Consider the amount of processed food we eat, the ecological concerns we have about food production (pesticides, nitrogen runoffs, CAFOs), and the distribution of farmland ownership, specifically the fact that, both in the U.S. and globally, the total number of farms has sharply decreased at the same time as the total area farmed has slightly increased. The first two, at least, seem to be widely discussed in our society in recent years. But we don’t seem to discuss them together, as this Google Trends graph indicates:

(Since 2006, the correlation between the two trends, as measured by R^2, is only 0.137, which is low.) And based on my interactions with students over the past year, many people seem to be vaguely aware of the consolidation of farmland. It’s regarded as bad, but also in a vague way; and it doesn’t seem to strike many people as being as important as the first two issues.

In fact, these three issues are quite closely connected. The mass consumption of processed food requires high economies of scale in food processing and agriculture. You don’t get cheap hamburgers unless they’re made in a factory using cheap meat; and you don’t get cheap meat without a fast-moving “disassembly line” in the slaughterhouse, cheap feed, and a minimal labor force. Similarly, you don’t high fructose corn syrup, xantham gum, and the other chemical constituents of cheap processed food (plus the cheap feed for the cheap meat) without cheap corn.

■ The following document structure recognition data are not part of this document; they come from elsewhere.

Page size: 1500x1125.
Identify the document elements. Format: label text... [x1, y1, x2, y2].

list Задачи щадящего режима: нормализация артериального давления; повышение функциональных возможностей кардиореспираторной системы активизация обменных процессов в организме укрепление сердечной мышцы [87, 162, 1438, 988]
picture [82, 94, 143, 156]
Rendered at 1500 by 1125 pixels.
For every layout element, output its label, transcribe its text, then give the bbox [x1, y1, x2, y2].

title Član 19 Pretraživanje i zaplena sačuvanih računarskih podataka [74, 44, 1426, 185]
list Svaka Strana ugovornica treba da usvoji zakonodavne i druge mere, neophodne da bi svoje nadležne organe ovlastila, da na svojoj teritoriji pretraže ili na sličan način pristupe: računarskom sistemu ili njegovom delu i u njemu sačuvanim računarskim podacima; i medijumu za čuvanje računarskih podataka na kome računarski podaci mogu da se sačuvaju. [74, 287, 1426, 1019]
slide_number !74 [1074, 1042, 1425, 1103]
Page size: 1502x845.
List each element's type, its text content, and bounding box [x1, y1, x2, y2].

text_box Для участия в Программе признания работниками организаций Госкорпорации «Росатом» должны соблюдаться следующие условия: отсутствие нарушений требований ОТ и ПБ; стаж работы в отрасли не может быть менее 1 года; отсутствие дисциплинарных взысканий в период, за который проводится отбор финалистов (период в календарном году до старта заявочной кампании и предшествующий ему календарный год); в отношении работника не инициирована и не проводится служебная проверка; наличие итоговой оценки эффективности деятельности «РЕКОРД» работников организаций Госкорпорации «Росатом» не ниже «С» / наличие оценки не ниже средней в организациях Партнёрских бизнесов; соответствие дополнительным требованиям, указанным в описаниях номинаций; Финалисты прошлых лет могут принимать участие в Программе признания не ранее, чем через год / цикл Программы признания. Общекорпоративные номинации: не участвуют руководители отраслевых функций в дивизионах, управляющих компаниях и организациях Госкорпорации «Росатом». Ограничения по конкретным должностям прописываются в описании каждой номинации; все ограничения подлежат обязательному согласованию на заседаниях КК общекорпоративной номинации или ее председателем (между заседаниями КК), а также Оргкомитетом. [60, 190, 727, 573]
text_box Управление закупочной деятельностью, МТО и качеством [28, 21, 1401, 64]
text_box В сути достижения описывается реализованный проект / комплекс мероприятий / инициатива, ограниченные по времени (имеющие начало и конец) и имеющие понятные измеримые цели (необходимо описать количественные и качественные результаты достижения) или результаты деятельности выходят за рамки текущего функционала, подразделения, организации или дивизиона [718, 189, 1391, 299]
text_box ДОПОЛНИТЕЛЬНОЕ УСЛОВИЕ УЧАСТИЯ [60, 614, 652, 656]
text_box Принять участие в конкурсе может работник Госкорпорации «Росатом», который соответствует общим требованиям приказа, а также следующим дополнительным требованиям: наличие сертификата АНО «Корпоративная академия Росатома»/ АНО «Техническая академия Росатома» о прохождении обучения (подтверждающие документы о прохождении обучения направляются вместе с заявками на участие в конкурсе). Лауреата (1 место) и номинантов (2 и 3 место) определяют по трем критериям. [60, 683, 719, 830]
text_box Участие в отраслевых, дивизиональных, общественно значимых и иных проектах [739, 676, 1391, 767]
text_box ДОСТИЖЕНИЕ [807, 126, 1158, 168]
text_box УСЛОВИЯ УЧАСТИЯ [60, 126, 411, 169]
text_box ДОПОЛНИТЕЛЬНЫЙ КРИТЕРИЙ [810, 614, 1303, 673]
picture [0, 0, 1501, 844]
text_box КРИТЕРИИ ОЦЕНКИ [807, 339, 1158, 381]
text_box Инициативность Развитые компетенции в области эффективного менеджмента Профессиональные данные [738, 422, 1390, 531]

Economies of scale in food processing and production, in turn, require product uniformity and land consolidation. Product uniformity means that the unprocessed agricultural outputs – potatoes, corn, cattle, for example – are the same. The potatoes and corn are all the same size and have the same starch content (as the other potatoes and corn, respectively). The cattle all take the same amount of time and feed to go from birth to “mature” (i.e., ready-to-slaughter) weight, and after slaughter their meat has the same fat content. Product uniformity requires process uniformity: growing all of the potatoes, all of the corn, all of the cattle, in the same way everywhere, using the same varieties or breeds and the same chemical inputs (pesticides, fertilizers, feeding supplements, antibiotics, and so on).

And it’s exactly this process uniformity that gives rise to the ecological problems. Pesticide-resistant insects and herbicide-resistant weeds have evolved so quickly because we’re using just a few different kinds of pesticides and herbicides in just a few different ways. Growing just a few varieties of corn and soybeans means we can’t build soil through more complex crop rotation and intercropping methods, so we have to use chemical fertilizers, which tend to run off and produce the “dead zones” in, for example, the Gulf of Mexico. Raising millions of closely-related cattle in the close, filthy, and extremely efficient conditions of the feedlot – and feeding them antibiotics to prevent disease outbreaks and make them grow faster – creates the ideal breeding ground for antibiotic-resistant bacteria.

Economies of scale also involve the use of agricultural machinery, such as large planters and harvesters. These machines are capital intensive – they require a large initial investment – as opposed to older, labor intensive technologies. The increase in capital intensity and the decrease in labor intensity both lead to consolidation. Say a single farming family can manage 200 acres with a horse-drawn plow. The 448,000 acres (700 square miles) of a typical county in Nebraska would be farmed by not quite 2,500 families, for a sustainable rural county population of 12-15 thousand people. But now a single farming family, using capital intensive machinery, can manage 1,000 acres or more. We only need 500 farming families, or about 2-3 thousand people, in the same typical Nebraska county. That’s not even enough for a consolidated high school. So economies of scale lead to farmland consolidation, and the devastating depopulation of farming communities.

Finally, these connections depend on the particular cultural, economic, and technological context of our food system. Cultural and economical because farmers, in our society, have to be profitable more-or-less annually in order to keep their farms. Technological because future agricultural technologies – certain kinds of genetically modified crops – may or may not enable us to keep process uniformity without, for example, the chemical fertilizers. And so these surprising, complex connections are dynamic, likely to change over time as the cultural, economic, and technological context changes. What more could a scholar ask of his research subject?